The market remains competitive for buyers, but conditions are making it an exceptional time for homeowners to sell. Low inventory means sellers will receive multiple offers with fewer concessions. With so many moving parts in real estate transactions, working with an experienced real estate agent is essential in smoothly navigating the entire buying and selling process.


Big Story Data

The Local Lowdown

The market is cooling but it’s still not a buyers’ market

We break down three luxury areas in Los Angeles as follows:

Quick Take:

Note: You can find the charts/graphs for the Local Lowdown at the end of this section.
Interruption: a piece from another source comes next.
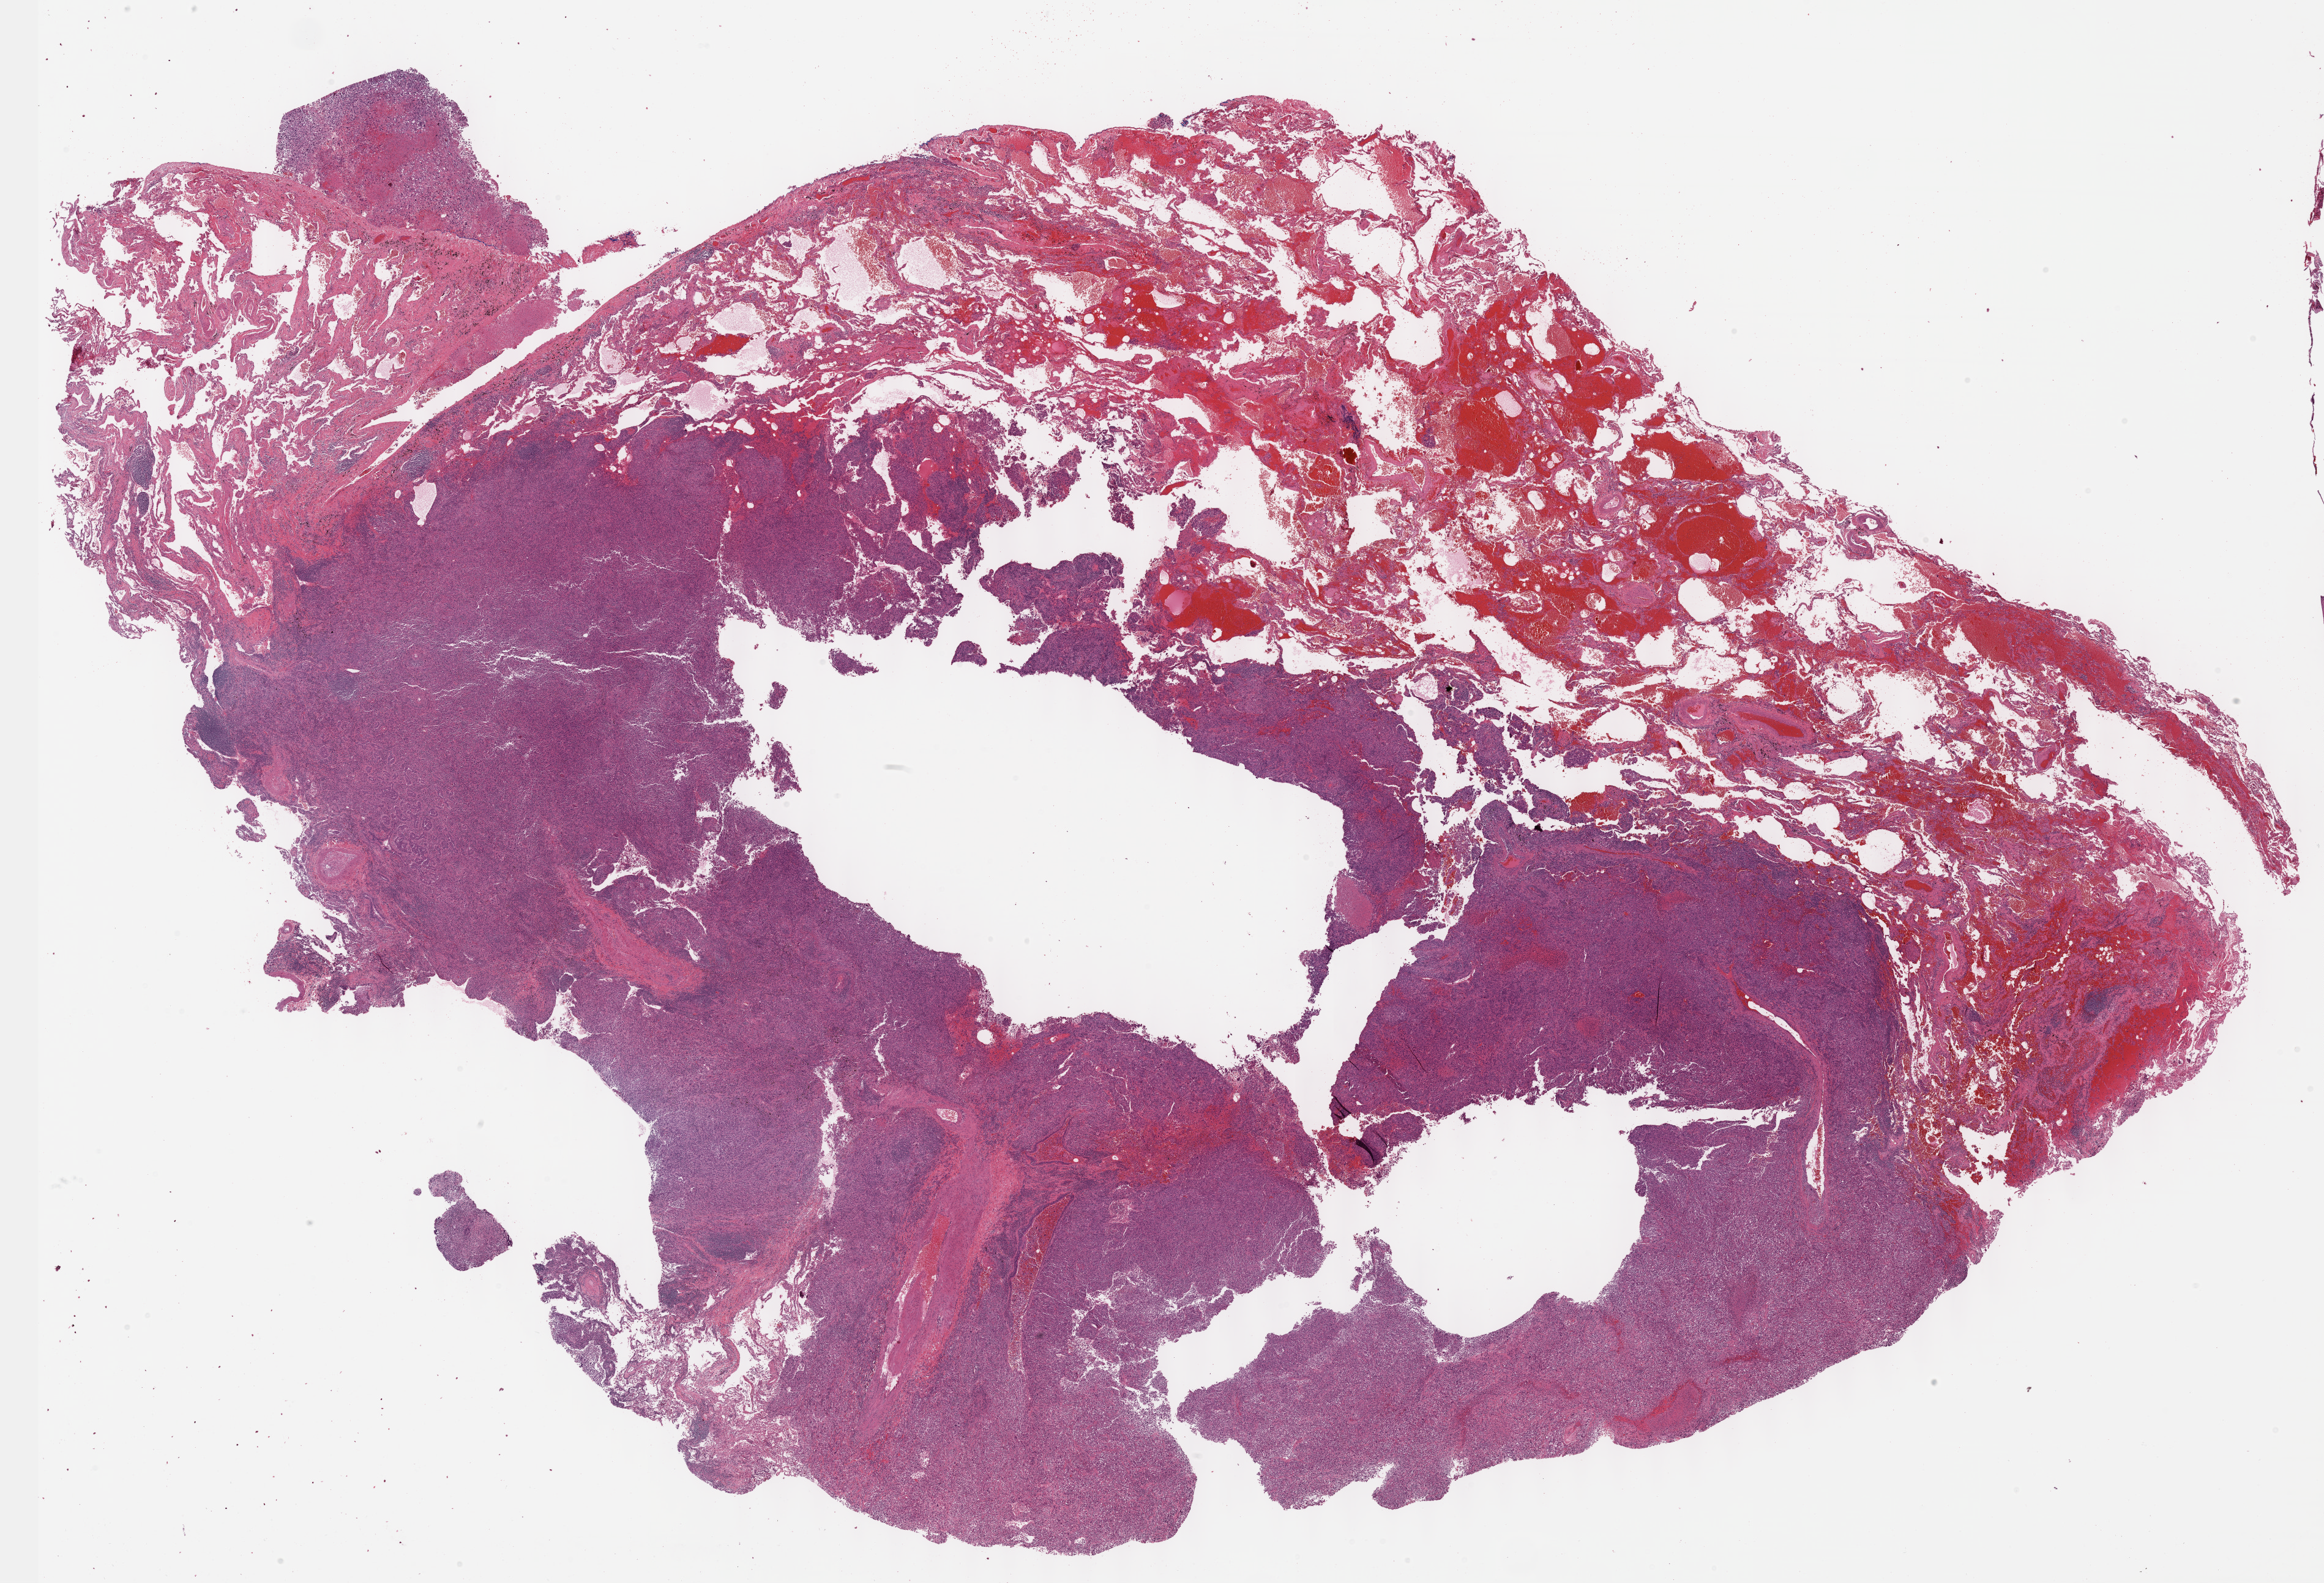
Digitized H&E tissue section (whole slide), whole scanned area (about 30.7 x 20.9 mm) shown as a low-resolution overview. Formalin-fixed paraffin-embedded (FFPE) diagnostic section. Lung, recurrent tumour sample. Male patient; age at initial diagnosis 72 years.
This section: recurrent tumour. Patient diagnosis: Adenocarcinoma with mixed subtypes (upper lobe, lung).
Single-family home prices moved like stocks in 2021

The growth rates in 2021 are highly unusual and unsustainable in these three luxury markets; for example, home prices would more than double every five years at a 15% growth rate (every four years at 20%). After huge single-family home price appreciation in the first half of the year, it made sense that prices pulled back in the summer months. From July–October, home prices declined in North Beach and the South Bay but remained historically high. West Side prices were the only exception, as they continued to appreciate and reached record highs in October. 


More supply, no problem

Despite the mild increase in single-family home inventory in 2021, we’re still at historic lows. August and September are typically the months with the highest inventory every year. In 2021, total inventory didn’t come close to last year’s level and was even further away from pre-pandemic levels. Even though we’re seeing some price correction after the first half of the year, the sustained low inventory will lift prices. Sales have been incredibly high, again highlighting demand in the area.


Homes are selling fast — really fast

Homes are selling extremely fast for these luxury markets. The Days on Market reflects the high demand for homes in these neighborhoods.

Months of Supply Inventory (MSI) quantifies the supply/demand relationship by measuring how many months it would take for all current homes for sale on the market to sell at the current rate of sales. The average MSI is three months in California, which indicates a balanced market. An MSI lower than three indicates that there are more buyers than sellers on the market (meaning it’s a sellers’ market), while a higher MSI indicates there are more sellers than buyers (meaning it’s a buyers’ market). Currently, single-family home MSIs are historically low, indicating a sellers’ market in the South Bay and a more balanced market in North Beach and the West Side.